Wouldn't you just have two equations and two unknowns?

Chestermiller

If the flow is steady, first do a shell force balance to determine how the shear stress is varying with distance measured normal to the upper surface. The shear stress at the upper surface is zero. Once you know how the shear stress is varying, you can use Newton's law of viscosity to get the velocity gradient versus position. Make sure you take into account the condition that the velocity gradient is discontinuous at the interface (because of the discontinuity in viscosity). You can then integrate to get the velocity as a function of position, taking into account that the velocity at the lower boundary is zero, and the velocity at the interface between the fluids is continuous.

thshen34

Hi,

Thanks for your input, but isn't this supposed to be done using the Navier Stokes equations?
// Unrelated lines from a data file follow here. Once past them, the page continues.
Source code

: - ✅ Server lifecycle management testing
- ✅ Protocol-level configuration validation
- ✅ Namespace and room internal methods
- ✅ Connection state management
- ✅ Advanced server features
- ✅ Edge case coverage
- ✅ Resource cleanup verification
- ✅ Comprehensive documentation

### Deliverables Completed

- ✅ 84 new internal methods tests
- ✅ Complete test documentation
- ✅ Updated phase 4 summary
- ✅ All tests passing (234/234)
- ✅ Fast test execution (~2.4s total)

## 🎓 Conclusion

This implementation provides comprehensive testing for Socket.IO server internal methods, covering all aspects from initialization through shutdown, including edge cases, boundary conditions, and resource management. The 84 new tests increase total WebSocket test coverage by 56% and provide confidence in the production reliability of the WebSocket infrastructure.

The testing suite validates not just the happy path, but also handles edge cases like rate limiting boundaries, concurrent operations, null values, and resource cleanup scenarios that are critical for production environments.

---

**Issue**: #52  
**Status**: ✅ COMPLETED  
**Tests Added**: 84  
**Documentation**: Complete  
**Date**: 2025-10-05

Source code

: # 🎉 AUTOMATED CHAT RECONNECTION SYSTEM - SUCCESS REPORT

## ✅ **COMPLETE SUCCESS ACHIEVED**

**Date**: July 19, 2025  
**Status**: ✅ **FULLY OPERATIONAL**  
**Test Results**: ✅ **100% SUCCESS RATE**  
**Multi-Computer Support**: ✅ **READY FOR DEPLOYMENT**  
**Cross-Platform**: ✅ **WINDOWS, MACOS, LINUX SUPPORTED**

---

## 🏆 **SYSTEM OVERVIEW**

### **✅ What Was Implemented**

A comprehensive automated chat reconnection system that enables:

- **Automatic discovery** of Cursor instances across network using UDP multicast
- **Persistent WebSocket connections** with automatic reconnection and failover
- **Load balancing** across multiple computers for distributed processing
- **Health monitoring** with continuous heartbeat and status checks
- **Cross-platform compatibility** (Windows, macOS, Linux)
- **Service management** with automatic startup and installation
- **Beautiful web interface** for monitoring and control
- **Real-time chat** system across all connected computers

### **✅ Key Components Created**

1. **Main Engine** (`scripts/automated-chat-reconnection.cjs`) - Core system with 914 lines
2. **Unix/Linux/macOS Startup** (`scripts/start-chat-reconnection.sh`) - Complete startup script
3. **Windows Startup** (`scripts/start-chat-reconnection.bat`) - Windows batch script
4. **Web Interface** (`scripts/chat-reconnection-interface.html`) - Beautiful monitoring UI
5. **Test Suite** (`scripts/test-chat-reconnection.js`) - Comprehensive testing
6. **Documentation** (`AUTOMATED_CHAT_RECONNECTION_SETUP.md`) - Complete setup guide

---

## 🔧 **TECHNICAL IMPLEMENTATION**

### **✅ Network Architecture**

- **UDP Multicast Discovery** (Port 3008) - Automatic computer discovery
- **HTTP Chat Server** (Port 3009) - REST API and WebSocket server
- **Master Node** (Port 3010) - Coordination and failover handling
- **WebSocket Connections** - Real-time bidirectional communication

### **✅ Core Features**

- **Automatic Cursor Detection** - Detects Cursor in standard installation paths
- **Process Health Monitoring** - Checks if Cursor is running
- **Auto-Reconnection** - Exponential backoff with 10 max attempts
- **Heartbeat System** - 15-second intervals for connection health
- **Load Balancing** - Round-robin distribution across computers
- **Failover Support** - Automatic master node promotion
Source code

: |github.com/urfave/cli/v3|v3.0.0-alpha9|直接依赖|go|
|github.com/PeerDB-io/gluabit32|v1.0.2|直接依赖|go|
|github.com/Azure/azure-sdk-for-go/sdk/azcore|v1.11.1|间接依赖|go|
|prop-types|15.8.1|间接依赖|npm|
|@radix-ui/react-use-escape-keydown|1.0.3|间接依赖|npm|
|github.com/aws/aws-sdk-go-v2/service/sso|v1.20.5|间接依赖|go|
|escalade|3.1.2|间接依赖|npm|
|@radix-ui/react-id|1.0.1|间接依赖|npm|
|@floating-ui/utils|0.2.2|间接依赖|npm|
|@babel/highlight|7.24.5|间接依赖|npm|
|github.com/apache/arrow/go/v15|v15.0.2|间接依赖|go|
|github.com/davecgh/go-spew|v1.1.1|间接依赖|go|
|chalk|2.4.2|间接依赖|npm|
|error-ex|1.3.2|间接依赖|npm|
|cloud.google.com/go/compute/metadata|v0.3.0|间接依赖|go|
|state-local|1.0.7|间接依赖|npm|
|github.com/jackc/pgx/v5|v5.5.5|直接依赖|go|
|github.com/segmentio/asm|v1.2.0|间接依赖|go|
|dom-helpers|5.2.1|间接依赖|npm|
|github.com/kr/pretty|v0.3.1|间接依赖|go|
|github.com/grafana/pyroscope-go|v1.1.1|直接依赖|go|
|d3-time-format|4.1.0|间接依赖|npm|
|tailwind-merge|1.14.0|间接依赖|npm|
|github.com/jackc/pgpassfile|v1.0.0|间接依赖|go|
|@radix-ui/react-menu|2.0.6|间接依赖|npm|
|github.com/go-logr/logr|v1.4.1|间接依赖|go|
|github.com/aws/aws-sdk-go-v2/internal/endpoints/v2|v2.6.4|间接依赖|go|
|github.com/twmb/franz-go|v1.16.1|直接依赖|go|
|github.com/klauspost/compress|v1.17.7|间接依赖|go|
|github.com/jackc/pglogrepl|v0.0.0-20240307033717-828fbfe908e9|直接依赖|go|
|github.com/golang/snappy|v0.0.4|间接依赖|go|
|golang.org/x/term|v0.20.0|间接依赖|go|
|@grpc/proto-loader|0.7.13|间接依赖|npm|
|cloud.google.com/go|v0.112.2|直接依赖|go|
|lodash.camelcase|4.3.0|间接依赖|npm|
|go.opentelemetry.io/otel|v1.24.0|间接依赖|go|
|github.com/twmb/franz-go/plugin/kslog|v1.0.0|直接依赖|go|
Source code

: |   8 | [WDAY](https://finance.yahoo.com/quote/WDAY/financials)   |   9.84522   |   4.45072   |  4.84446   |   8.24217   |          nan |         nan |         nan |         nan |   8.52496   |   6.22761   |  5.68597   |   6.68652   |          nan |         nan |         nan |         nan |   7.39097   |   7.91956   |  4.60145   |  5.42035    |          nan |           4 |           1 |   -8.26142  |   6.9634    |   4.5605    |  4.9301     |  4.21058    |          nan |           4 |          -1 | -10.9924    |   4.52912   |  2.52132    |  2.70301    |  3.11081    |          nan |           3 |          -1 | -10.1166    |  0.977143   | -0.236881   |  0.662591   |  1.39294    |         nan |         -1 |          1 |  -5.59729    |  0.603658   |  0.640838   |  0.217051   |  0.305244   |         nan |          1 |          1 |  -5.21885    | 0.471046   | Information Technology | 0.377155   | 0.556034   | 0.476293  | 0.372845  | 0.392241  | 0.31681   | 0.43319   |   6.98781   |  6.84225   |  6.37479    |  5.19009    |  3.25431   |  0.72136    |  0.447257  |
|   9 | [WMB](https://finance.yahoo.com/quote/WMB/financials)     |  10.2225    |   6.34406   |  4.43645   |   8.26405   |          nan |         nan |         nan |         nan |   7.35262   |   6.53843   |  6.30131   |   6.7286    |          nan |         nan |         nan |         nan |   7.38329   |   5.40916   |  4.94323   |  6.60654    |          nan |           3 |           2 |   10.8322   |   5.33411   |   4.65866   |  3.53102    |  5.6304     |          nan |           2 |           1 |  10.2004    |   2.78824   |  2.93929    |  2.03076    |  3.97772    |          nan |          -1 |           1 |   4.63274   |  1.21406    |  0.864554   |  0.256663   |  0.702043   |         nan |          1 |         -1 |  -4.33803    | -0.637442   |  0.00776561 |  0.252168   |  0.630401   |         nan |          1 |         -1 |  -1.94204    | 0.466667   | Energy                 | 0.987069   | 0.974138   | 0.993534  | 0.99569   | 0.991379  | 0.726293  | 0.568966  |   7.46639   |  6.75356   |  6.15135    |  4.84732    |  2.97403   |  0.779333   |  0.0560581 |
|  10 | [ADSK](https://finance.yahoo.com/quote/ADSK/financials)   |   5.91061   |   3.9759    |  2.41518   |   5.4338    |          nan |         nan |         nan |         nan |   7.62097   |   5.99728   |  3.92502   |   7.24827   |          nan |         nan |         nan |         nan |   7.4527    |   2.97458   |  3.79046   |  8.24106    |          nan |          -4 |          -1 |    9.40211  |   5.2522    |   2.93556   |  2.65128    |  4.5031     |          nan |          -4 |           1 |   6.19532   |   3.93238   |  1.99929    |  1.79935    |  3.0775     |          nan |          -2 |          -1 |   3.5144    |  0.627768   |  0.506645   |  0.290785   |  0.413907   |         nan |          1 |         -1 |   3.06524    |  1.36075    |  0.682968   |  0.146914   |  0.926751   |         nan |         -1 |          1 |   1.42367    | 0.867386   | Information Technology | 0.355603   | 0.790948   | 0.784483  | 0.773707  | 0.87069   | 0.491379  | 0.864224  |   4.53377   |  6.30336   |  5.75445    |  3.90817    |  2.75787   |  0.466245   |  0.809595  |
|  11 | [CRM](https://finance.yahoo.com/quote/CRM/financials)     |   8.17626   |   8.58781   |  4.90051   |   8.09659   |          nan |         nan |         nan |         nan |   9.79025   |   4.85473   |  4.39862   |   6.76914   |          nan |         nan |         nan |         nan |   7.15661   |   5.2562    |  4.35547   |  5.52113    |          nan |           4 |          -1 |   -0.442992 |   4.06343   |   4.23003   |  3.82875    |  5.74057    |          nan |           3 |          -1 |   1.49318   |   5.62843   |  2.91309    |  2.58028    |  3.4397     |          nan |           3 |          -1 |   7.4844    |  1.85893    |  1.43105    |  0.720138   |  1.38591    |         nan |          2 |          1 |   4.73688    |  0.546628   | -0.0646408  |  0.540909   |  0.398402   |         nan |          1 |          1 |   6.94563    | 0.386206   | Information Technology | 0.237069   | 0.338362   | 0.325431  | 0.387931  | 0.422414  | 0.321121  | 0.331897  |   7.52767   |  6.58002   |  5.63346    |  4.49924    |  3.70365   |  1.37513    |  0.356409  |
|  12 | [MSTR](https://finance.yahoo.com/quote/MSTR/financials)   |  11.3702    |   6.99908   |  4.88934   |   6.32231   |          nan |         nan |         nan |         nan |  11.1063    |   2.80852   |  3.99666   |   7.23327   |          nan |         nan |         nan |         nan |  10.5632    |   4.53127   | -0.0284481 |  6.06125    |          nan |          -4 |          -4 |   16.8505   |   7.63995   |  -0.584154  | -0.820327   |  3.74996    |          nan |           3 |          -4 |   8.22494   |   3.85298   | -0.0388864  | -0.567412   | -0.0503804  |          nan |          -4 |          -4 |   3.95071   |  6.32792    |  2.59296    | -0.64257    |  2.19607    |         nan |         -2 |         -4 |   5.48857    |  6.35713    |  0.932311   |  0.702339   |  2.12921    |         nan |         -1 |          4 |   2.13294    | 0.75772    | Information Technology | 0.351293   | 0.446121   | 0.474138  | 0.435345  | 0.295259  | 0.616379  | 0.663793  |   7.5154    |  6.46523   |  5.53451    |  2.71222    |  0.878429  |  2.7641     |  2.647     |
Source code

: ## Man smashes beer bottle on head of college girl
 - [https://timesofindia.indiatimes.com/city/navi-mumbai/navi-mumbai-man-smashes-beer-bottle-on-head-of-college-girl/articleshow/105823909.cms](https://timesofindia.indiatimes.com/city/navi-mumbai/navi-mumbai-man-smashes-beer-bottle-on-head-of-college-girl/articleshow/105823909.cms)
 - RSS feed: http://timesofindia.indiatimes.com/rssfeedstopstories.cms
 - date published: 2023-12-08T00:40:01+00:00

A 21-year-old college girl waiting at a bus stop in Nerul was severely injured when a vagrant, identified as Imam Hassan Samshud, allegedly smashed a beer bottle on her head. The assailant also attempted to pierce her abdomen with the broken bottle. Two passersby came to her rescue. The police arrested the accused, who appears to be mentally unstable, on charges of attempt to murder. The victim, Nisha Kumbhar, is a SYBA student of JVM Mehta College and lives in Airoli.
That is how it was done for one layer. Could you provide some equations with what you are saying?

Thanks

Chestermiller

Yes. Express the NS equations in coordinates perpendicular and parallel to the incline. You only need to use the equation parallel to the incline. Velocity is not changing along the direction parallel to the incline, and neither is the pressure. You are left with the ρgsinθ term and the second derivative of the velocity with respect to y term in the equation. You need to integrate twice with respect to y, and you need to match the shear stresses at the interface between the two fluids: η(dv/dy) is continuous at the interface, so dv/dy is discontinuous. You have zero shear stress (velocity gradient) at the top boundary, and zero velocity at the bottom boundary. This should give you your constants of integration.